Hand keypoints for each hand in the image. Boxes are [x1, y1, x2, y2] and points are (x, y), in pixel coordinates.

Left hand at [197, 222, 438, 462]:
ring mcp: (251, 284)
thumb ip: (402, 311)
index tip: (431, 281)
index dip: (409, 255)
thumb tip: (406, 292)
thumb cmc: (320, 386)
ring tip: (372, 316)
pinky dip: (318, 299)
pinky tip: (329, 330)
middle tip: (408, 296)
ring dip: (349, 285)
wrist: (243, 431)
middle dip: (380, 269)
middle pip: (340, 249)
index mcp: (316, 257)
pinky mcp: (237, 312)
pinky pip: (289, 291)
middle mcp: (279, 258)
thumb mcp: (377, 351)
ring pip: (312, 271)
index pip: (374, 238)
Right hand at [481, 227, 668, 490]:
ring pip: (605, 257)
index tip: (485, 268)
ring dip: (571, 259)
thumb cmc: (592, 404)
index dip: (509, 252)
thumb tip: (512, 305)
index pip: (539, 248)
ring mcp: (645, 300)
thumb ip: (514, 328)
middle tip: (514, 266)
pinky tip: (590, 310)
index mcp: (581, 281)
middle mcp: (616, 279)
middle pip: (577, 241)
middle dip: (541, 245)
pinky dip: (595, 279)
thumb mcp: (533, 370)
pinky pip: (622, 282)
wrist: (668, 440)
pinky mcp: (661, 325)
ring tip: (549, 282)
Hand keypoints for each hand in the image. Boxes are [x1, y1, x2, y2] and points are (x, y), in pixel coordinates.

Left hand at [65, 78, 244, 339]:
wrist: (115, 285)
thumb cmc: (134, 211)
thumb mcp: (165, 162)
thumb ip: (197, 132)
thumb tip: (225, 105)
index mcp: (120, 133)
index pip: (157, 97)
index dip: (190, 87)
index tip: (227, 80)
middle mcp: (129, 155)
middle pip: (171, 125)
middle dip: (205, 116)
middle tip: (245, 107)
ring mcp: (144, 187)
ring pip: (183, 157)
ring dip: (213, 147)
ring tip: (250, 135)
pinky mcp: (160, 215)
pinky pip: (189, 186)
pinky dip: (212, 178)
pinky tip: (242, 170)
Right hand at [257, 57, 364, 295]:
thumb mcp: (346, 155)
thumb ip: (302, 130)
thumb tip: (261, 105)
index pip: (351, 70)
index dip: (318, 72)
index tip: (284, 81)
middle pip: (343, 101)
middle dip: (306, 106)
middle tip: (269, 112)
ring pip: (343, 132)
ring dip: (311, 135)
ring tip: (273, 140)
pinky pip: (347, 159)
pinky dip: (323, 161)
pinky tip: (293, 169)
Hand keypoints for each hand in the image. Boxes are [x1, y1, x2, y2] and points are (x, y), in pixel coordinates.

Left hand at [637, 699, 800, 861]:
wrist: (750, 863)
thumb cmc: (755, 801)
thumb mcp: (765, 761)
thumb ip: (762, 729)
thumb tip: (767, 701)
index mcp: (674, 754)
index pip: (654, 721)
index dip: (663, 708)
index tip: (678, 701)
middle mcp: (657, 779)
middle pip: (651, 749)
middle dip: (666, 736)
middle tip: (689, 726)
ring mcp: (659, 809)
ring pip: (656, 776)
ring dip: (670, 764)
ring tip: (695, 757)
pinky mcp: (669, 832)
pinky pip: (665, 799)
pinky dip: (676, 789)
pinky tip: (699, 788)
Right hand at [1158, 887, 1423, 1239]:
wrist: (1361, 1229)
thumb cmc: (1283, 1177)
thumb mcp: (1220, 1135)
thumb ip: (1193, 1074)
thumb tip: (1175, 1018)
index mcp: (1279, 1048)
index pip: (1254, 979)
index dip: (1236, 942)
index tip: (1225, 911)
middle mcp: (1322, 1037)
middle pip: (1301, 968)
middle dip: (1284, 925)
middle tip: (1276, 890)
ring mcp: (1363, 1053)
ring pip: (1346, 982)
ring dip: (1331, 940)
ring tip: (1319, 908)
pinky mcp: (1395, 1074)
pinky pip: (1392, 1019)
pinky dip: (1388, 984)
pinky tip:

> PROBLEM STATEMENT: The answer must be a single number: the count of lines in the data that include the word "Right".

> SOLUTION TO THIS EXERCISE: 3